When it comes to catastrophes, few industry segments present the claims complications offered up by large retailers.

Whether it’s so-called “big box” stores in smaller strip malls (typically 2-3 retailers in a single location), large anchor stores in mega-malls or the smaller retail chains in those same malls, retail cuts a wide, complex swath across North America. Aside from complex property issues, retail inventory offers everything from build-it-yourself furniture to kitchen towels, with literally hundreds of thousands of consumer products being sold in-between.

Geographically, retailers naturally are everywhere, from large metroplexes congregated along the coasts to Middle America locations, both urban and rural. When a hurricane devastates a highly populated coastal region, for example, retailers not only suffer their own losses; they also often no longer can offer goods to people in dire post-catastrophe need.

For experienced claims professionals like Chris McCoy, an Executive General Adjuster (EGA) with Engle Martin & Associates, a leading national independent loss adjusting and claims management provider headquartered in Atlanta, Georgia, handling large retail claims naturally mirrors the complexity of the business segment.

“Retail CAT claims typically can have a wide range of issues,” said McCoy, who has been with Engle Martin for 18 years, since the company launched. Due to that complexity, he added, close coverage interaction with underwriters is very important for adjusters.

“Most of all, familiarity with all the nuances of the retail industry and deep experience is critical,” he said. “The main thing for retailers is to reopen their stores as soon as possible, which can often mean the difference between losing customers and retaining customers. Job number one is to re-open as quickly as possible.”

While that desire to get back to business is understandable, an EGA often has to temper that enthusiasm because it can be challenging to identify all of the potential damages and responsibilities of property owners and tenants, especially any that could turn into a long-tail claim. As a result, early in the process there could be conflicting objectives between a store manager or regional manager, who are graded by sales data, and corporate risk managers, who have business interruption coverage in place and would rather ensure that the claim is adjudicated thoroughly. It’s often up to the Engle Martin EGA to serve as a mediator in those situations.

McCoy says the ideal starting point for retail claims post-catastrophe is the lease, because most retailers do not own the buildings they occupy. Engle Martin EGAs like McCoy must quickly determine who the contractor will be, for example, because it might not be the same for the retailer and the building owner. Also, if major repairs are required inside the building, sorting it out between the retailer and the landlord can get complicated.

“You can have quick agreements, but sometimes how the building is restored can be an issue,” he said. “You might even have a failure to mitigate by the building owner, so the retailer can be held back from opening in a timely manner. If you have severe enough damage, in fact, some policies can even allow the retailer to relocate in order to reopen as quickly as possible.”

(Dataset records)
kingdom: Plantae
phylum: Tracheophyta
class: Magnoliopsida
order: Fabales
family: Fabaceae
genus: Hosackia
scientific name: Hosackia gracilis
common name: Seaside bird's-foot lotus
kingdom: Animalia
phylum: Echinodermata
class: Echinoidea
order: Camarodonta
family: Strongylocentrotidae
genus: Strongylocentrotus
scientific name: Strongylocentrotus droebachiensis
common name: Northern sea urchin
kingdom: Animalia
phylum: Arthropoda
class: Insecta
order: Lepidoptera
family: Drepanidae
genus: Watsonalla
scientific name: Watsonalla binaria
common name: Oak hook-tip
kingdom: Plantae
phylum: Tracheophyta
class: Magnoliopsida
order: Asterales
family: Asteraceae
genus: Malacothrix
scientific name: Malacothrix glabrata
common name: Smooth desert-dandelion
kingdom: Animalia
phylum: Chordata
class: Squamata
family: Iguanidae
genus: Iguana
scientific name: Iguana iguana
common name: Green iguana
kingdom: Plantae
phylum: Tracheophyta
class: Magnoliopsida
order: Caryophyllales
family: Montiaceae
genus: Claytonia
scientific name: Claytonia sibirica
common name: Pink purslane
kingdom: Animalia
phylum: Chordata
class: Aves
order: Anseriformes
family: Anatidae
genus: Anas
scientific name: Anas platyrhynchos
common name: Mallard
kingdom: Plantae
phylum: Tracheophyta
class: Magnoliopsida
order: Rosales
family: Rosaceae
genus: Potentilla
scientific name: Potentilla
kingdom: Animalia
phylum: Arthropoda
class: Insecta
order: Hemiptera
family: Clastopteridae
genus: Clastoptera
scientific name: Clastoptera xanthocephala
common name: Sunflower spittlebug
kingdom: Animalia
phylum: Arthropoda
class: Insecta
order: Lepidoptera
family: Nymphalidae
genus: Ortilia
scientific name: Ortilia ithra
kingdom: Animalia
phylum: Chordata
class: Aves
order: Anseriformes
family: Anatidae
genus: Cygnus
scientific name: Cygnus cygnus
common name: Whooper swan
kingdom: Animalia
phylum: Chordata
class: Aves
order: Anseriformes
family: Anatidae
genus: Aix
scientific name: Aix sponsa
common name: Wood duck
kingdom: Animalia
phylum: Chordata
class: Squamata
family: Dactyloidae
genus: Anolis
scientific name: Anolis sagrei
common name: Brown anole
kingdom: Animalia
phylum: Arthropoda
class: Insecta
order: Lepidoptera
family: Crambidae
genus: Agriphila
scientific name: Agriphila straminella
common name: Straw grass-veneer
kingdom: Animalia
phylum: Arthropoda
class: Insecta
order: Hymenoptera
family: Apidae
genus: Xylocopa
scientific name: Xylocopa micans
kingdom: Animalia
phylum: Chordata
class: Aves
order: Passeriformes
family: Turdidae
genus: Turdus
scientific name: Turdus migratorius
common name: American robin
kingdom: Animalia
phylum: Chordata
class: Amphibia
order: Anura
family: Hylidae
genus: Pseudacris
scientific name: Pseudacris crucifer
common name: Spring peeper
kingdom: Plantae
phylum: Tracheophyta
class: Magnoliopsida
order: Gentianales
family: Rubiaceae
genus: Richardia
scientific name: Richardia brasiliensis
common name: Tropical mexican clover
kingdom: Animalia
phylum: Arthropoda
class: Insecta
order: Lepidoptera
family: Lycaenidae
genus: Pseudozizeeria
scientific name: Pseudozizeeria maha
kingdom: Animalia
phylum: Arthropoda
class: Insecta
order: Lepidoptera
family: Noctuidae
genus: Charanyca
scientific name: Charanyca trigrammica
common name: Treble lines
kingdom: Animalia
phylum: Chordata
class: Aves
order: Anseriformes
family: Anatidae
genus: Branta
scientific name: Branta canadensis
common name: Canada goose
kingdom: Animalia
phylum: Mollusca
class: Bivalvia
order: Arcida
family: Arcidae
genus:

Challenges
a: Transcribe the passage on retail catastrophe claims between "When it comes" and "being sold in-between.", inclusive.
b: In the passage on retail catastrophe claims, what does McCoy call the ideal starting point for retail claims after a catastrophe?

Solved tasks
a:
When it comes to catastrophes, few industry segments present the claims complications offered up by large retailers.

Whether it’s so-called “big box” stores in smaller strip malls (typically 2-3 retailers in a single location), large anchor stores in mega-malls or the smaller retail chains in those same malls, retail cuts a wide, complex swath across North America. Aside from complex property issues, retail inventory offers everything from build-it-yourself furniture to kitchen towels, with literally hundreds of thousands of consumer products being sold in-between.

b: The lease, because most retailers do not own the buildings they occupy.